Il y a que quatre basiliques majeures au monde, elles sont toutes à Rome, dite la « Ville Sainte » : Saint-Pierre (Vatican), Saint-Jean de Latran, Sainte-Marie-Majeure et Saint-Paul (sur la voie Ostienne).
Il n’y a quelques basiliques mineures dans les Ardennes, Notre-Dame d’Espérance à Charleville-Mézières, Saint-Sauveur à Prüm, Saints-Pierre et Paul à Saint-Hubert… et en Champagne-Ardenne, à Troyes, Chaumont, L’Épine…, et aux frontières des Ardennes belges et luxembourgeoises, à Aubel, Chaudfontaine, Echternach…
. La Place Ducale (XVIIe siècle) : sœur jumelle de la Place des Vosges de Paris.
. Les Remparts de Mézières ou plane le souvenir de « Bayard, le chevalier sans peur et sans reproche ».
Le Dormeur du Val
. Arthur Rimbaud (1854-1891) : « Il faut être absolument moderne » ! Ce génie précoce à un musée situé dans le Vieux Moulin sur la Meuse et la Maison des Ailleurs, demeure habitée par le poète et les siens où l’on propose un « voyage » de l’auteur à travers textes et images.
Parmi ses écrits, « Le Dormeur du Val » est un poème qui a frappé beaucoup de générations :
« C’est un trou de verdure où chante une rivière,
Accrochant follement aux herbes des haillons
D’argent ; où le soleil, de la montagne fière,
Luit : c’est un petit val qui mousse de rayons.

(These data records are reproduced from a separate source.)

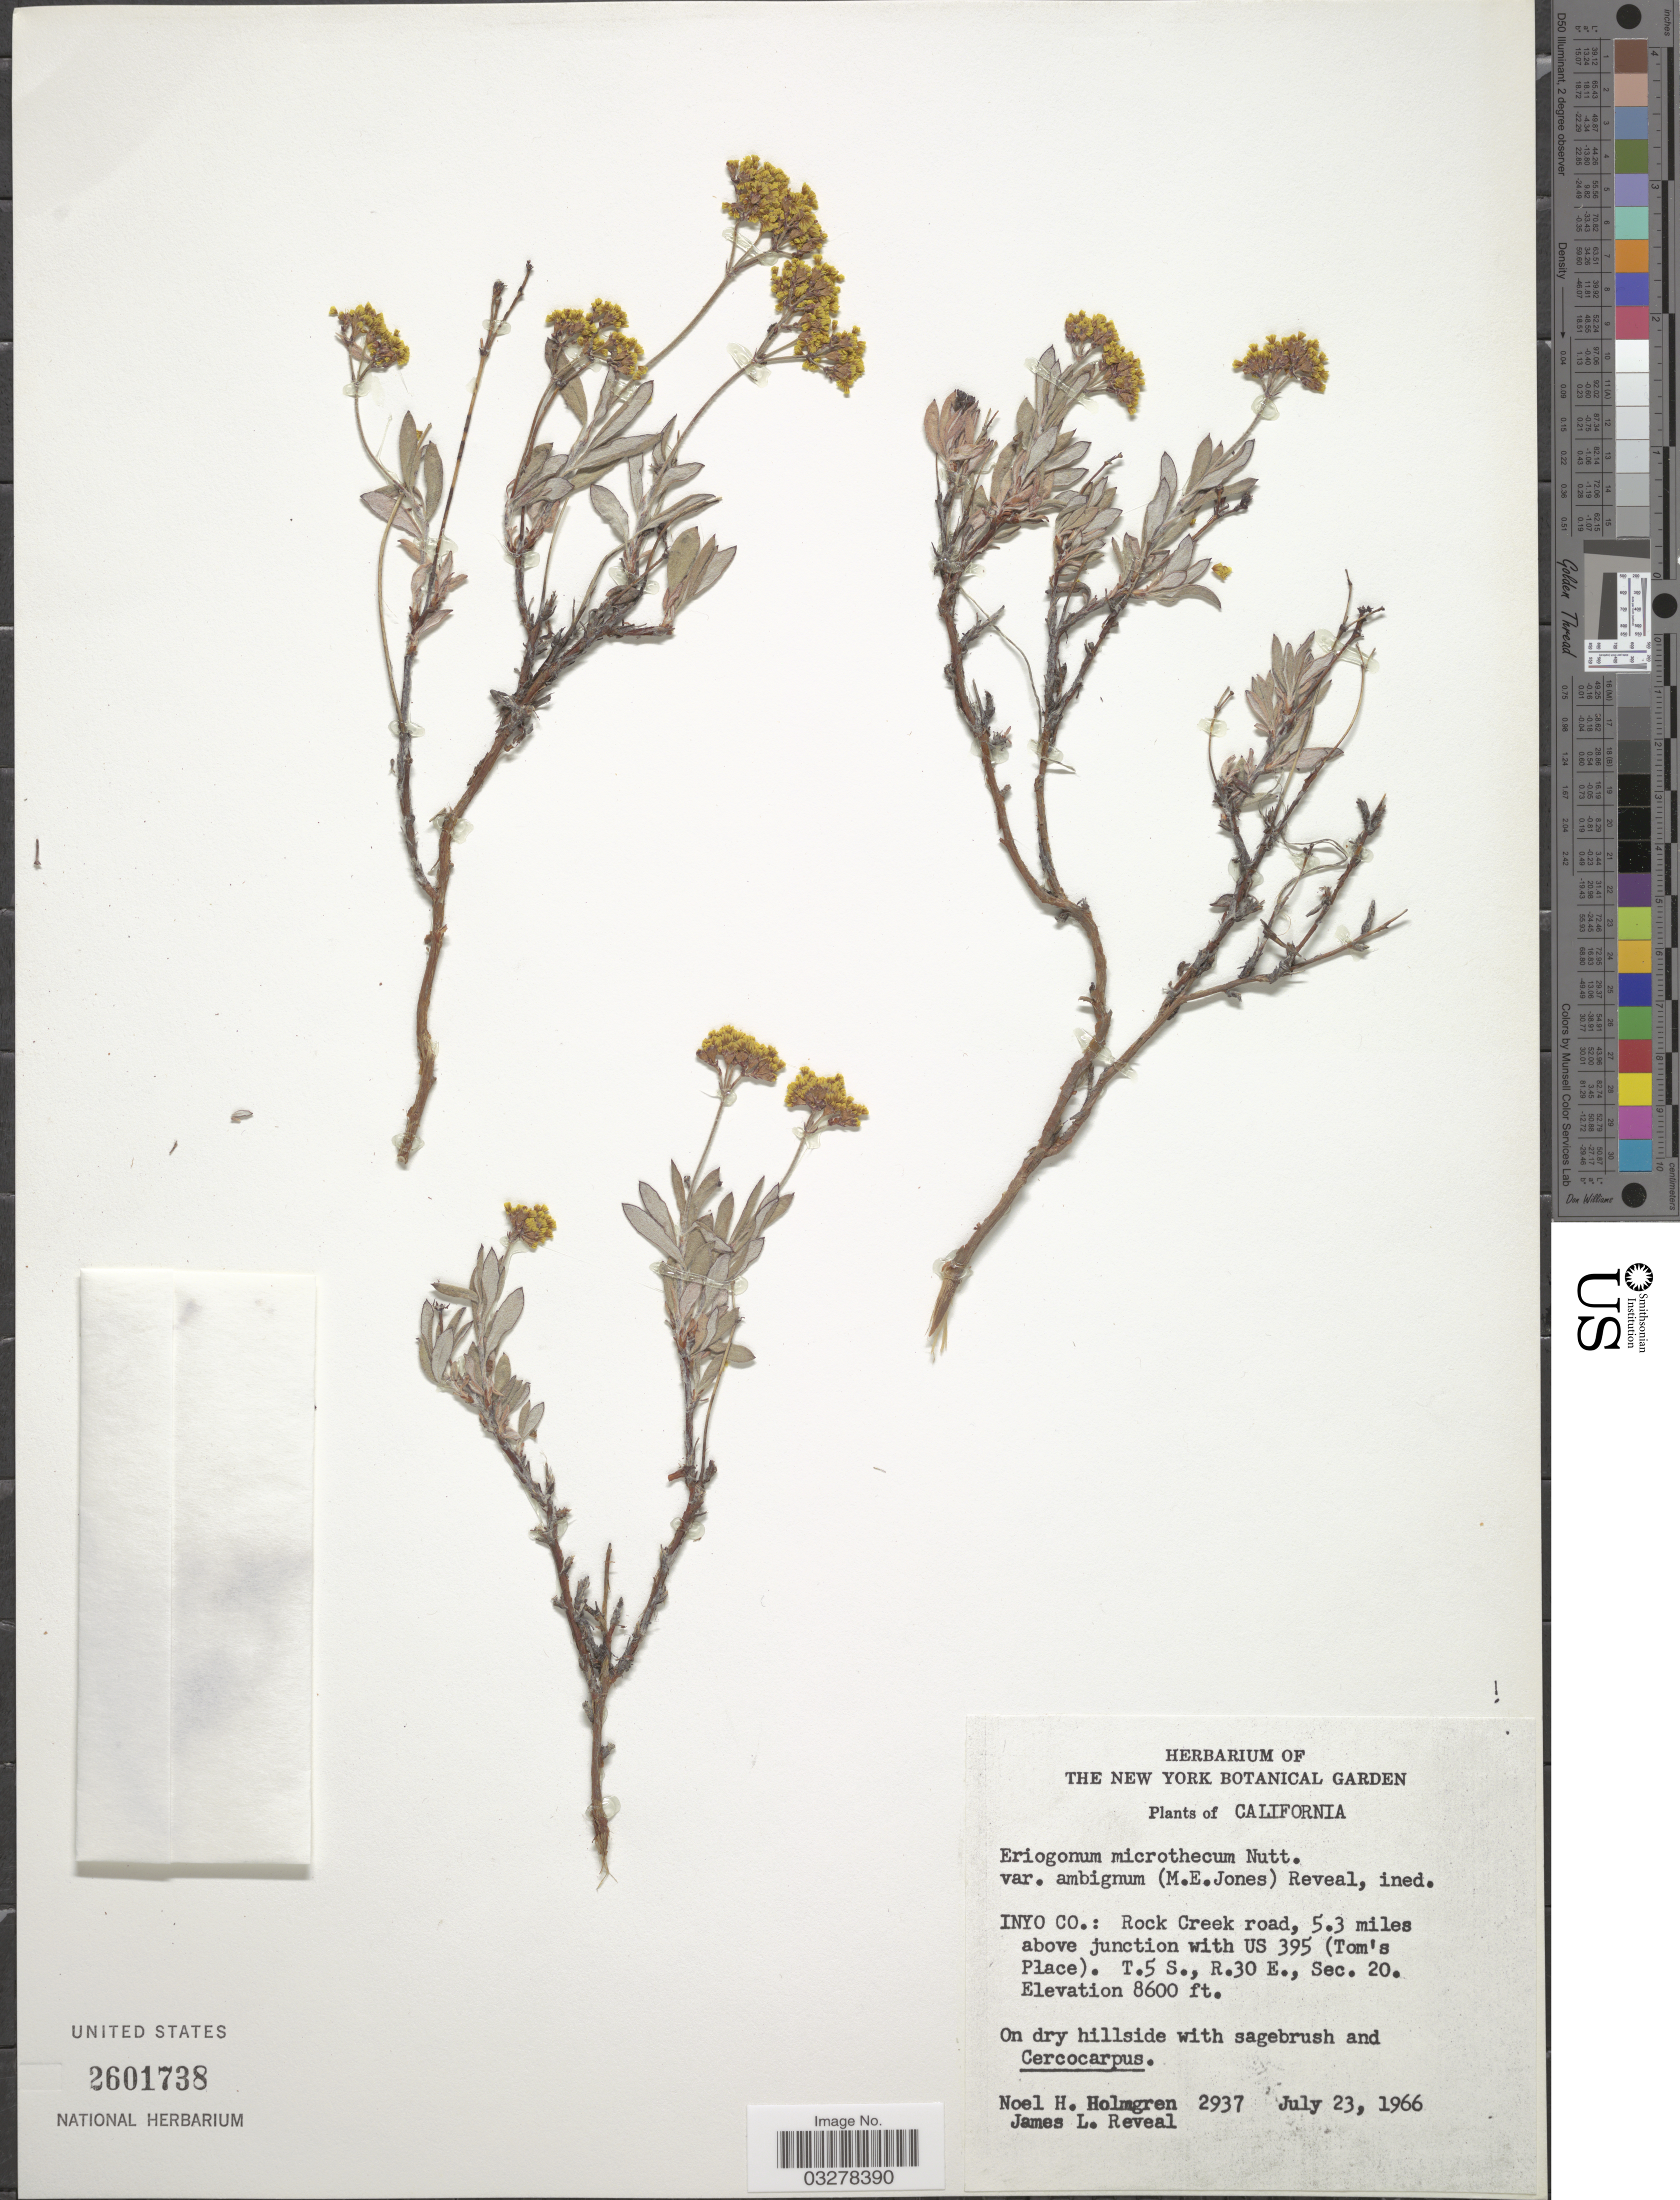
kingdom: Plantae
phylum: Tracheophyta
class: Magnoliopsida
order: Caryophyllales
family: Polygonaceae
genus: Eriogonum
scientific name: Eriogonum microtheca var. ambiguum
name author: (M.E. Jones) Reveal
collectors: N. H. Holmgren & J. L. Reveal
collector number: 2937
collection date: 1966-07-23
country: United States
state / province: California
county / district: Inyo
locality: Inyo Co.: Rock Creek road, 5.3 miles above junction with US 395 (Tom's Place). T.5 S., R.30 E., Sec. 20.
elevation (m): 2621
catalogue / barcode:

Un soldat jeune, bouche ouverte, tête nue,
Et la nuque baignant dans le frais cresson bleu,
Dort ; il est étendu dans l’herbe, sous la nue,
Pâle dans son lit vert où la lumière pleut.
Les pieds dans les glaïeuls, il dort. Souriant comme
Sourirait un enfant malade, il fait un somme :
Nature, berce-le chaudement : il a froid.
Les parfums ne font pas frissonner sa narine ;
Il dort dans le soleil, la main sur sa poitrine,
Tranquille. Il a deux trous rouges au côté droit. »
Et, encore, à Charleville-Mézières, la Tour du Roy, la Macérienne (usines), la Porte de Bourgogne, le Musée de l’Ardenne… et quelques documents pour davantage illustrer cette splendide cité : détails de la Fontaine Charles de Gonzague, statue près de la Place Ducale, vitrail à la Basilique et vestiges à Mézières.